= Budda Vengal Reddy =

Indian philanthropist

Budda Vengal Reddy (30 May 1822 – 31 December 1900) was an Indian philanthropist during British rule, who saved thousands of people from death due to starvation. Queen Victoria of the British empire recognized his philanthropy and presented a gold medal to him.

==Early life==
Budda Vengal Reddy was born on 30 May 1822 at Uyyalawada village, located in present day Kurnool District which is on the banks of Kundu River.

==Philanthropy==
Vengal Reddy was known for his generosity. During the great famine of 1866, called "Kshaya famine" because it occurred during the year called "Kshaya" (as per the Telugu calendar), he donated all his grain, 140,000 kilograms, to prepare food and feed the poor and hungry. When he ran out of his grain stock, he borrowed from other wealthy landlords and continued the feeding. Every day, he provided gruel for more than 16,000 people.

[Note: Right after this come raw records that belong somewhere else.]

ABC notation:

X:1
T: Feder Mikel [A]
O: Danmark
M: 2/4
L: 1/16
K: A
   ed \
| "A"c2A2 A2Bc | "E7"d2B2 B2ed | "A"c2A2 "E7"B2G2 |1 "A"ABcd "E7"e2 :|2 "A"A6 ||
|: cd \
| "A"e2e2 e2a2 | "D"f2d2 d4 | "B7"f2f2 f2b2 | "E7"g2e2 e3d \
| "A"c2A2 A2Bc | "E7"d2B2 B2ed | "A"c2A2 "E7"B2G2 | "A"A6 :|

==Recognition from Queen Victoria==
Queen Victoria recognized his philanthropy and presented a gold medal to Vengal Reddy. This medal is still in the family of Vengal Reddy. He was also made a Member of Provincial Jury and Honorary Member of Madras Governor's Council.

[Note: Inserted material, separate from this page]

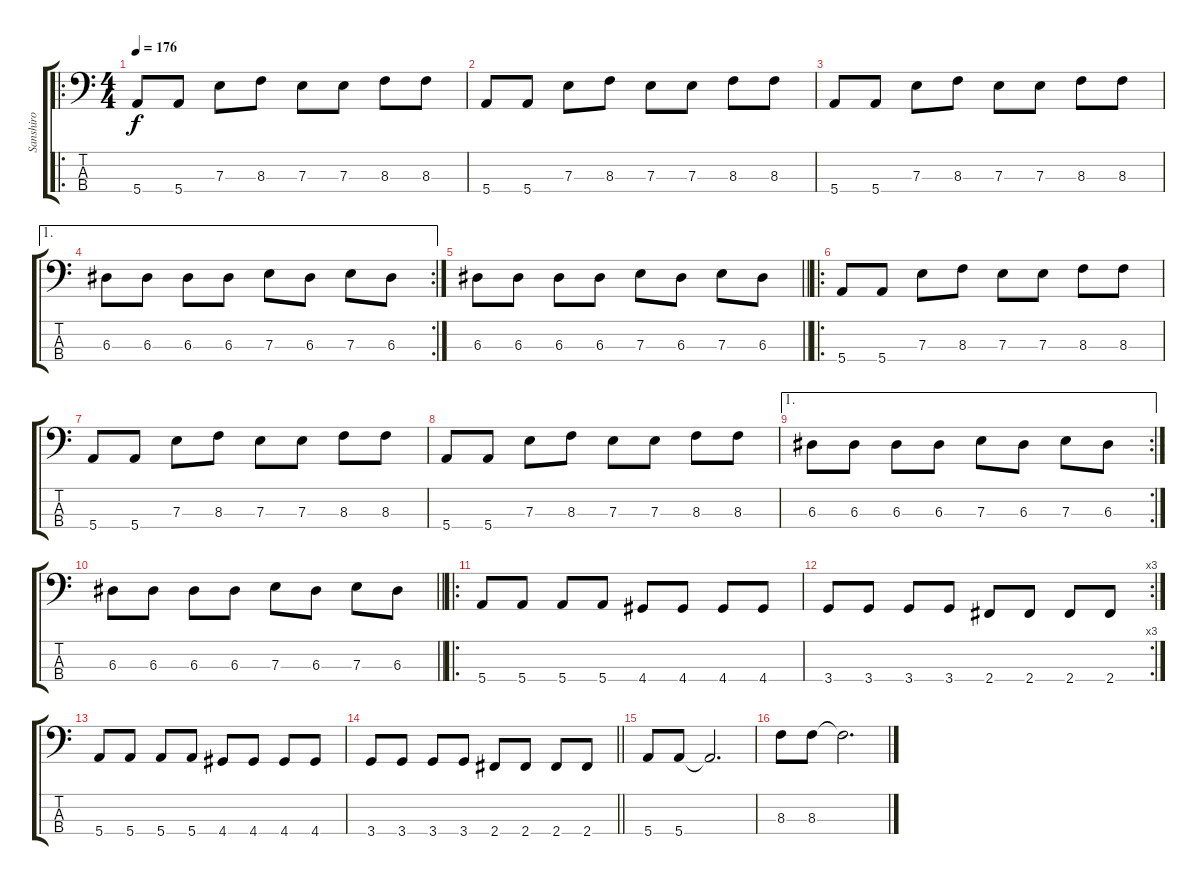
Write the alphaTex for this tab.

==Sun and Moon of Renadu==
Both Budda Vengal Reddy and Uyyalawada Narasimha Reddy hailed from the same village, Uyyalawada. They are popularly known as "Sun and Moon of Renadu". Narasimha Reddy is considered the sun and Vengal Reddy the moon.

==Memorial Committee for The Sun and Moon of Renadu==
A committee (Renati Surya Chandrula Smaraka Samithi) was formed to preserve the memory of two great leaders of that time (Uyyalawada Narasimha Reddy and the Philanthropist Budda Vengal Reddy, both of whom were born in Uyyalawada village). Sri Pocha Brahmananda Reddy is the founding president of this committee.

A book (both in Telugu and English languages) titled "Renati Surya Chandrulu" (The Sun and Moon of Renadu) was published by this committee in 2015 (5th Edition of Telugu version was published on 22-Feb-2016). It contains the excerpts from research papers by eminent historians

Budda Vengala Reddy died on 31 December 1900.